■ What you have to do
Print only the closing part of the entries. It starts at the line containing "Annotated regions visible in this slice (outlined" and includes the final line, exactly as written.

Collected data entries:

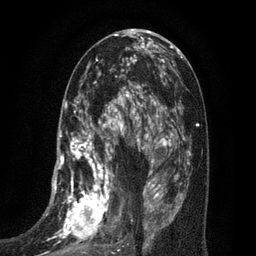
Breast MRI (dynamic contrast-enhanced), one axial slice. Cropped to one breast. Dynamic contrast-enhanced series, time point 2 of 7 at this slice position (early post-contrast). 3 T. TE 2.1 ms, TR 5 ms. 256 × 256 image matrix, field of view 160 × 160 mm. Female patient.
Outlined on this slice (semi-automatic segmentation, software-assisted and operator-edited):
- enhancing-tissue mask used for the functional tumour volume (all voxels passing the contrast-enhancement thresholds inside the analysis volume; usually the tumour): box from (x=37, y=102) to (x=135, y=256) px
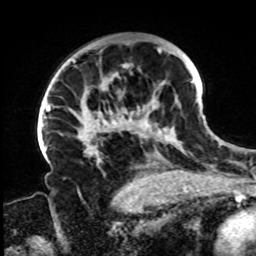
Breast MRI, one axial slice; position 52 of 72 along the scan axis; cropped to one breast; dynamic contrast-enhanced series, time point 2 of 8 at this slice position (early post-contrast); 1.5 T; TE 4.2 ms, TR 7 ms; 2.2 mm slice thickness; 256 × 256 image matrix. Female patient.
Annotated regions visible in this slice (semi-automatically segmented with operator editing):
- enhancing-tissue mask used for the functional tumour volume (all voxels passing the contrast-enhancement thresholds inside the analysis volume; usually the tumour): bounding box [x1, y1, x2, y2] px = [72, 47, 197, 164]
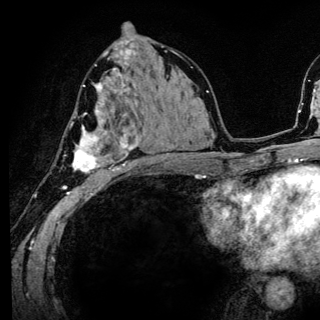
Breast MRI (dynamic contrast-enhanced), one axial slice. Position 74 of 136 along the scan axis. Cropped to one breast. Dynamic contrast-enhanced series, time point 2 of 6 at this slice position (early post-contrast). 3 T. TE 4.2 ms, TR 8.6 ms. 320 × 320 image matrix, field of view 200 × 200 mm. Female patient.
Outlined on this slice (semi-automatic segmentation, software-assisted and operator-edited):
- enhancing-tissue mask used for the functional tumour volume (all voxels passing the contrast-enhancement thresholds inside the analysis volume; usually the tumour): box from (x=63, y=80) to (x=141, y=186) px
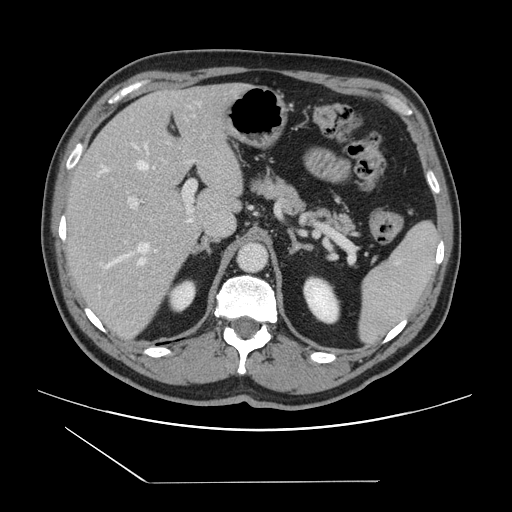
Contrast-enhanced abdominal CT, one axial slice. Slice 92 of 157 in the series (ordered by position). 120 kVp. Intravenous contrast given. Soft-tissue window (W 400 / L 40 HU). 512 × 512 image matrix, field of view 407 × 407 mm. Case-level facts recorded for this patient, not image findings: patient: female, age 39 years at operation; diagnosis: colorectal cancer liver metastases, imaged before liver resection.
Structures marked on this image (outlined manually by an expert reader):
- hepatic veins: bounding box <100,144,153,268> (left, top, right, bottom; pixels)
- liver: <64,85,243,338>
- planned liver remnant (the part of the liver to remain after resection): <67,85,237,223>
- portal vein (with intrahepatic branches): <128,180,196,222>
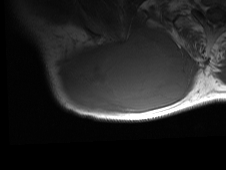
MRI of an extremity soft-tissue mass, one axial slice; position 48 of 81 along the scan axis; MR volume resampled by the dataset authors to the PET/CT grid (not the native acquisition matrix); 3.27 mm slice thickness; 226 × 170 image matrix, field of view 221 × 166 mm. Male patient. Case-level facts recorded for this patient, not image findings: histological type: pleiomorphic spindle cell undifferentiated; grade: high; site of the primary tumour: right parascapusular.
Annotated regions visible in this slice (expert contour drawn on MRI and transferred to this co-registered scan by the dataset authors):
- gross tumour volume including surrounding oedema: bounding box <53,24,196,116> (left, top, right, bottom; pixels)
- gross tumour volume (mass): <57,29,187,112>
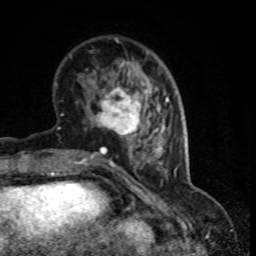
Breast MRI (dynamic contrast-enhanced), one axial slice; slice 26 of 80 in the series (ordered by position); cropped to one breast; dynamic contrast-enhanced series, time point 2 of 8 at this slice position (early post-contrast); 1.5 T; TE 4.2 ms, TR 7.1 ms; 2 mm slice thickness; 256 × 256 image matrix, field of view 150 × 150 mm. Female patient.
Annotated regions visible in this slice (semi-automatic segmentation, software-assisted and operator-edited):
- enhancing-tissue mask used for the functional tumour volume (all voxels passing the contrast-enhancement thresholds inside the analysis volume; usually the tumour): bounding box (x1, y1, x2, y2) in pixels: (91, 87, 147, 140)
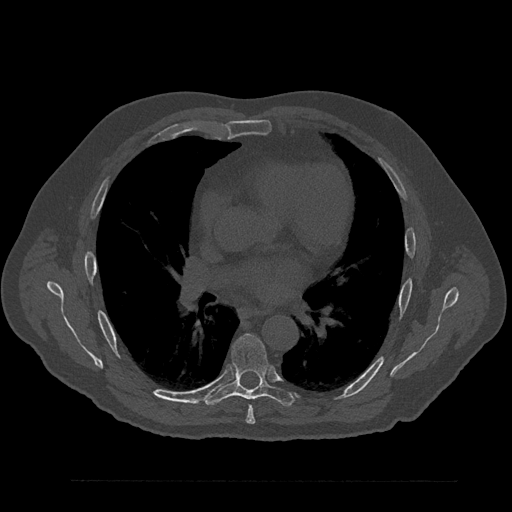
CT including the spine, one axial slice. Position 518 of 797 along the scan axis. Reconstruction kernel Br40s/3. Bone window (W 1800 / L 400 HU). 0.5 mm slice thickness. 512 × 512 image matrix, field of view 430 × 430 mm. Patient: male, 61 years. Case-level facts recorded for this patient, not image findings: primary cancer: prostate.
Structures marked on this image (semi-automatic segmentation, software-assisted and operator-edited):
- T6 vertebra: bounding box (x1, y1, x2, y2) in pixels: (246, 406, 256, 424)
- T7 vertebra: (204, 335, 294, 406)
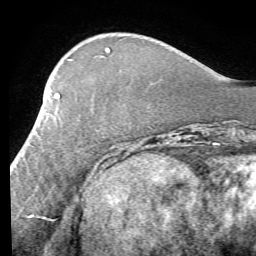
Breast MRI (dynamic contrast-enhanced), one axial slice; position 20 of 58 along the scan axis; cropped to one breast; dynamic contrast-enhanced series, time point 2 of 7 at this slice position (early post-contrast); 1.5 T; TE 4.1 ms, TR 8.4 ms; 2.4 mm slice thickness; 256 × 256 image matrix. Female patient.
Outlined on this slice (semi-automatic segmentation, software-assisted and operator-edited):
- enhancing-tissue mask used for the functional tumour volume (all voxels passing the contrast-enhancement thresholds inside the analysis volume; usually the tumour): bounding box [x1, y1, x2, y2] px = [11, 93, 60, 170]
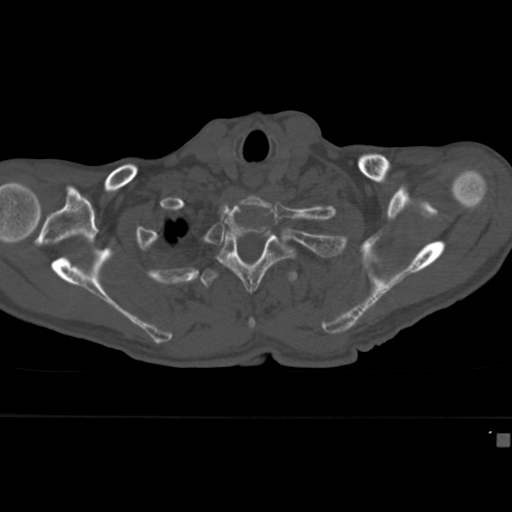
CT including the spine, one axial slice; slice 344 of 430 in the series (ordered by position); reconstruction kernel Br40s; 120 kVp; bone window (W 1800 / L 400 HU); 1.5 mm slice thickness; 512 × 512 image matrix. Male patient, age 64 years. Case-level facts recorded for this patient, not image findings: primary cancer: uterus.
Annotated regions visible in this slice (semi-automatic segmentation, software-assisted and operator-edited):
- T2 vertebra: bounding box (x1, y1, x2, y2) in pixels: (216, 231, 296, 292)
- T3 vertebra: (200, 269, 298, 330)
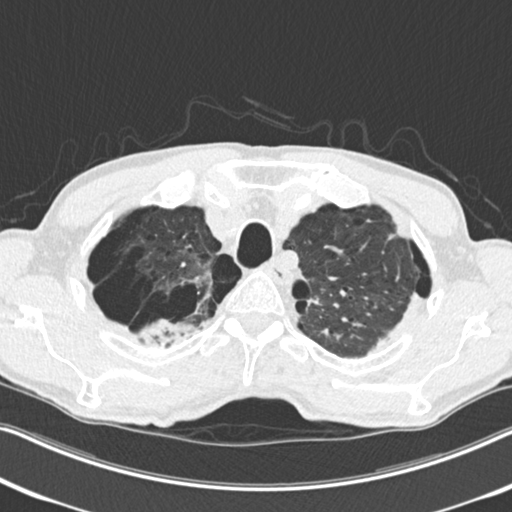
Low-dose screening chest CT, one axial slice; slice 211 of 251 in the series (ordered by position); reconstruction kernel B30f; lung window (W 1500 / L -600 HU); 2 mm slice thickness; 512 × 512 image matrix, field of view 334 × 334 mm.
Annotated regions visible in this slice (outlined manually by an expert reader):
- lesion 1 (tumor, upper lobe of right lung): bounding box [x1, y1, x2, y2] px = [138, 319, 171, 340]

■ Answer box
Annotated regions visible in this slice (outlined manually by an expert reader):
- lesion 1 (tumor, upper lobe of right lung): bounding box [x1, y1, x2, y2] px = [138, 319, 171, 340]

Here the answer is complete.